◆ Task requirements ◆
Convert the text read from every one of the rows below into a numbered list, one line per item, leaving out blank lines. Leave the pictures out of the answer.

◆ Provided entries ◆
┏━━
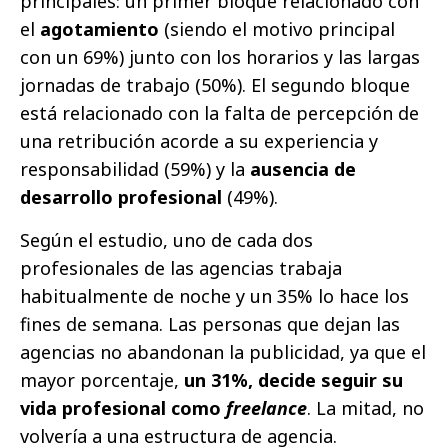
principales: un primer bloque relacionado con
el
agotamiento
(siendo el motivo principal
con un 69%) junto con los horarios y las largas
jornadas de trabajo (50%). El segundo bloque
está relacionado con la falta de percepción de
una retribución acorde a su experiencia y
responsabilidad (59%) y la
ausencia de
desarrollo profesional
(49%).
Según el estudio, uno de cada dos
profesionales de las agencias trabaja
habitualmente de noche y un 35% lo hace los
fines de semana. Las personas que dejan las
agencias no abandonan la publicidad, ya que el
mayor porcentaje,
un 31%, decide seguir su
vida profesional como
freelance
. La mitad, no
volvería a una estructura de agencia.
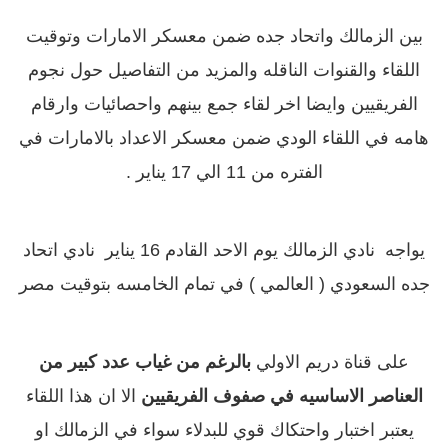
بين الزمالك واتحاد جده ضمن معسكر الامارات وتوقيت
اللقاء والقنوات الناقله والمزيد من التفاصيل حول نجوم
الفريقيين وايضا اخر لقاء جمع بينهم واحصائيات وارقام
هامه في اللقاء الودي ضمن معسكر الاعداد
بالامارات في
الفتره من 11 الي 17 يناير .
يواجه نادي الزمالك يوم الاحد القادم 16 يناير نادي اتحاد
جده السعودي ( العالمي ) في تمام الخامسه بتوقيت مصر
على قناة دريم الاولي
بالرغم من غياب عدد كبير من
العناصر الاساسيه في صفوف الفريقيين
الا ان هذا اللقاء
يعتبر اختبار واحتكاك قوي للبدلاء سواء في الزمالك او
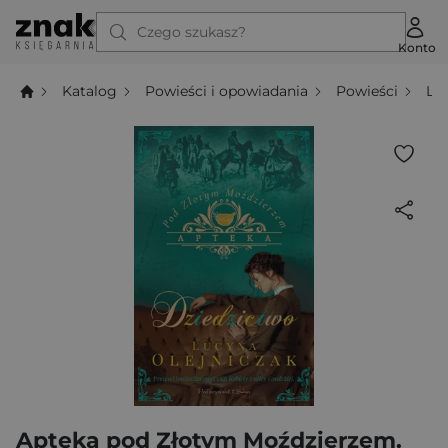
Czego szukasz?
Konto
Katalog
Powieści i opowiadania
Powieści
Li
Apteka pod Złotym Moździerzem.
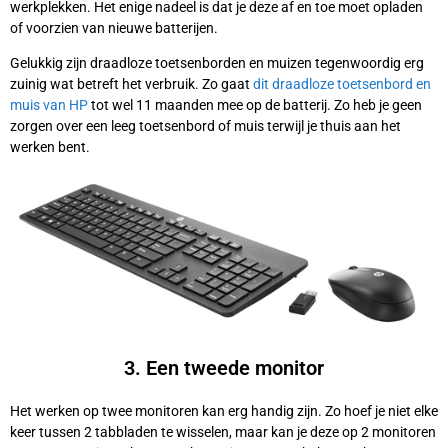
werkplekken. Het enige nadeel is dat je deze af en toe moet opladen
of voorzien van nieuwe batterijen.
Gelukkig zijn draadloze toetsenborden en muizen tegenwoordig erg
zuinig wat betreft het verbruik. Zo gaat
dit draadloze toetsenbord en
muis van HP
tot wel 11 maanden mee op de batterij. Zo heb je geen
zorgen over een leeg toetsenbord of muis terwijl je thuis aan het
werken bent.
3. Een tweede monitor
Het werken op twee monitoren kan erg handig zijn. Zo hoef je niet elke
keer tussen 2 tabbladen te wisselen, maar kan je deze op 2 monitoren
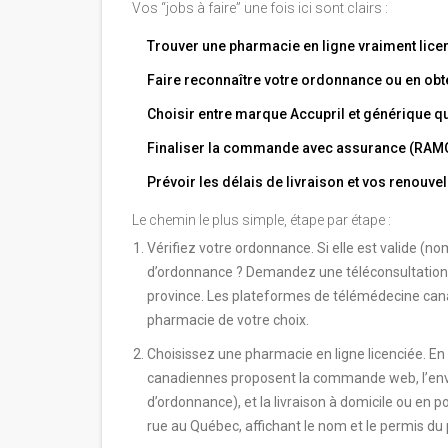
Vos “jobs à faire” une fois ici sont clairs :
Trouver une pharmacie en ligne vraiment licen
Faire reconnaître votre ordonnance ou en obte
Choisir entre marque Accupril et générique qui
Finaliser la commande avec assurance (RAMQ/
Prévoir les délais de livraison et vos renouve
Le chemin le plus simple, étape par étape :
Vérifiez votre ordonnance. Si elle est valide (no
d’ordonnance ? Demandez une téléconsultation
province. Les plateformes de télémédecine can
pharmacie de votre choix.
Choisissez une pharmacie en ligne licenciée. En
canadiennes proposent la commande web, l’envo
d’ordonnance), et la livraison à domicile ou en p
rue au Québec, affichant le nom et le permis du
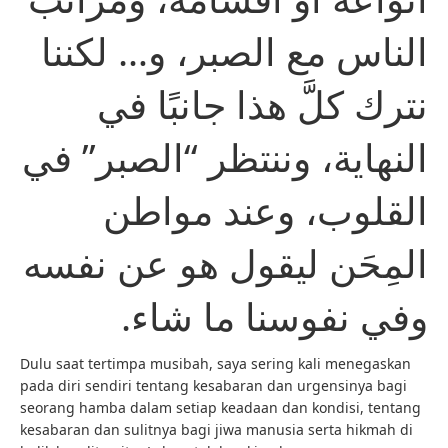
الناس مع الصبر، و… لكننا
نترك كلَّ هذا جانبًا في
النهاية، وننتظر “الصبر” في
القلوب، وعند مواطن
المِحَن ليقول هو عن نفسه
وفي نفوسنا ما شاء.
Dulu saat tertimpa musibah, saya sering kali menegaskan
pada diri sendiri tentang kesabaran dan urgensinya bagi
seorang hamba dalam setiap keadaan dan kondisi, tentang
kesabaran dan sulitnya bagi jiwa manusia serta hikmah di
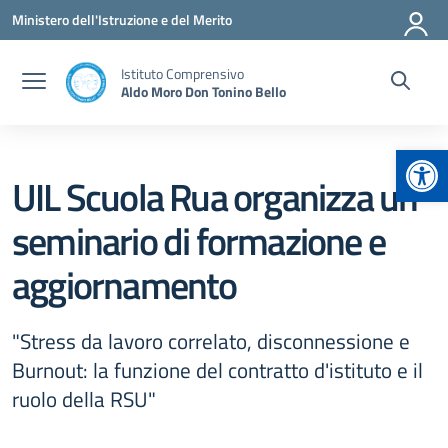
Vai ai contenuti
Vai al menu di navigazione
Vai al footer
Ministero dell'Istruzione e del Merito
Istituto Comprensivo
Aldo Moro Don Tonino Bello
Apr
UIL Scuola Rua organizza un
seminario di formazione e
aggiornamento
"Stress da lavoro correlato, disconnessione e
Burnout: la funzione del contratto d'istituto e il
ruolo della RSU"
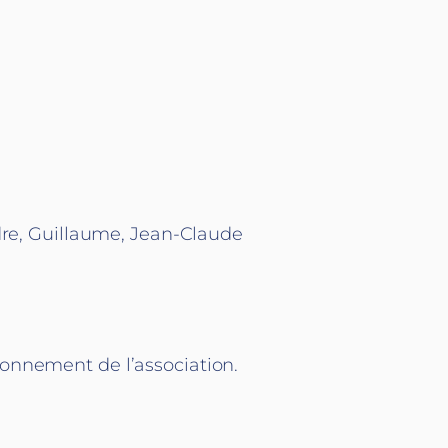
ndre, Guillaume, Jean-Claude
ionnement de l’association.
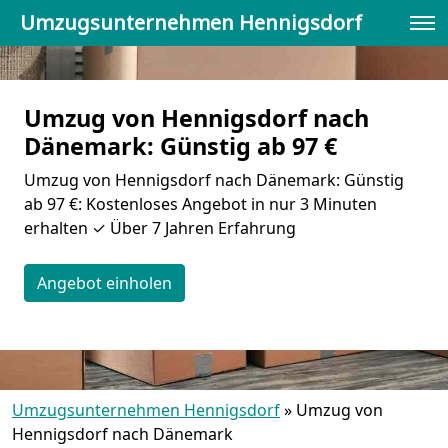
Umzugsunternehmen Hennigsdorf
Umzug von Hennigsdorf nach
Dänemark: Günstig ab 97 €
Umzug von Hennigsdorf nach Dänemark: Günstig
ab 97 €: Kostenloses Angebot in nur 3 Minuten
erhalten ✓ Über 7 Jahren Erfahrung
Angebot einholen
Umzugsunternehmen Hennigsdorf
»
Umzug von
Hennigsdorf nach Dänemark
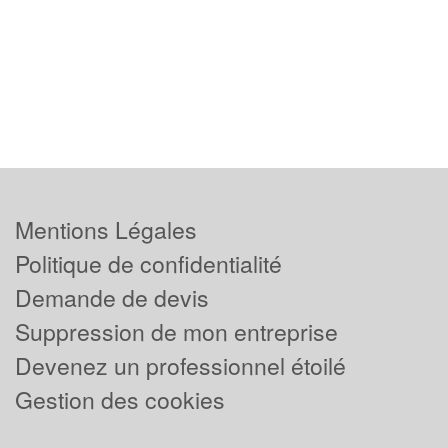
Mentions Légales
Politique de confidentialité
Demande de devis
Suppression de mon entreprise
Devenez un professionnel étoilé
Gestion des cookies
┗━━
◆ Solution ◆
1. principales: un primer bloque relacionado con
2. el
3. agotamiento
4. (siendo el motivo principal
5. con un 69%) junto con los horarios y las largas
6. jornadas de trabajo (50%). El segundo bloque
7. está relacionado con la falta de percepción de
8. una retribución acorde a su experiencia y
9. responsabilidad (59%) y la
10. ausencia de
11. desarrollo profesional
12. (49%).
13. Según el estudio, uno de cada dos
14. profesionales de las agencias trabaja
15. habitualmente de noche y un 35% lo hace los
16. fines de semana. Las personas que dejan las
17. agencias no abandonan la publicidad, ya que el
18. mayor porcentaje,
19. un 31%, decide seguir su
20. vida profesional como
21. freelance
22. . La mitad, no
23. volvería a una estructura de agencia.
24. بين الزمالك واتحاد جده ضمن معسكر الامارات وتوقيت
25. اللقاء والقنوات الناقله والمزيد من التفاصيل حول نجوم
26. الفريقيين وايضا اخر لقاء جمع بينهم واحصائيات وارقام
27. هامه في اللقاء الودي ضمن معسكر الاعداد
28. بالامارات في
29. الفتره من 11 الي 17 يناير .
30. يواجه نادي الزمالك يوم الاحد القادم 16 يناير نادي اتحاد
31. جده السعودي ( العالمي ) في تمام الخامسه بتوقيت مصر
32. على قناة دريم الاولي
33. بالرغم من غياب عدد كبير من
34. العناصر الاساسيه في صفوف الفريقيين
35. الا ان هذا اللقاء
36. يعتبر اختبار واحتكاك قوي للبدلاء سواء في الزمالك او
37. Czego szukasz?
38. Konto
39. Katalog
40. Powieści i opowiadania
41. Powieści
42. Li
43. Apteka pod Złotym Moździerzem.
44. werkplekken. Het enige nadeel is dat je deze af en toe moet opladen
45. of voorzien van nieuwe batterijen.
46. Gelukkig zijn draadloze toetsenborden en muizen tegenwoordig erg
47. zuinig wat betreft het verbruik. Zo gaat
48. dit draadloze toetsenbord en
49. muis van HP
50. tot wel 11 maanden mee op de batterij. Zo heb je geen
51. zorgen over een leeg toetsenbord of muis terwijl je thuis aan het
52. werken bent.
53. 3. Een tweede monitor
54. Het werken op twee monitoren kan erg handig zijn. Zo hoef je niet elke
55. keer tussen 2 tabbladen te wisselen, maar kan je deze op 2 monitoren
56. Vos “jobs à faire” une fois ici sont clairs :
57. Trouver une pharmacie en ligne vraiment licen
58. Faire reconnaître votre ordonnance ou en obte
59. Choisir entre marque Accupril et générique qui
60. Finaliser la commande avec assurance (RAMQ/
61. Prévoir les délais de livraison et vos renouve
62. Le chemin le plus simple, étape par étape :
63. Vérifiez votre ordonnance. Si elle est valide (no
64. d’ordonnance ? Demandez une téléconsultation
65. province. Les plateformes de télémédecine can
66. pharmacie de votre choix.
67. Choisissez une pharmacie en ligne licenciée. En
68. canadiennes proposent la commande web, l’envo
69. d’ordonnance), et la livraison à domicile ou en p
70. rue au Québec, affichant le nom et le permis du
71. الناس مع الصبر، و… لكننا
72. نترك كلَّ هذا جانبًا في
73. النهاية، وننتظر “الصبر” في
74. القلوب، وعند مواطن
75. المِحَن ليقول هو عن نفسه
76. وفي نفوسنا ما شاء.
77. Dulu saat tertimpa musibah, saya sering kali menegaskan
78. pada diri sendiri tentang kesabaran dan urgensinya bagi
79. seorang hamba dalam setiap keadaan dan kondisi, tentang
80. kesabaran dan sulitnya bagi jiwa manusia serta hikmah di
81. Vai ai contenuti
82. Vai al menu di navigazione
83. Vai al footer
84. Ministero dell'Istruzione e del Merito
85. Istituto Comprensivo
86. Aldo Moro Don Tonino Bello
87. Apr
88. UIL Scuola Rua organizza un
89. seminario di formazione e
90. aggiornamento
91. "Stress da lavoro correlato, disconnessione e
92. Burnout: la funzione del contratto d'istituto e il
93. ruolo della RSU"
94. ndre, Guillaume, Jean-Claude
95. ionnement de l’association.
96. Umzugsunternehmen Hennigsdorf
97. Umzug von Hennigsdorf nach
98. Dänemark: Günstig ab 97 €
99. Umzug von Hennigsdorf nach Dänemark: Günstig
100. ab 97 €: Kostenloses Angebot in nur 3 Minuten
101. erhalten ✓ Über 7 Jahren Erfahrung
102. Angebot einholen
103. Umzugsunternehmen Hennigsdorf
104. »
105. Umzug von
106. Hennigsdorf nach Dänemark
107. Mentions Légales
108. Politique de confidentialité
109. Demande de devis
110. Suppression de mon entreprise
111. Devenez un professionnel étoilé
112. Gestion des cookies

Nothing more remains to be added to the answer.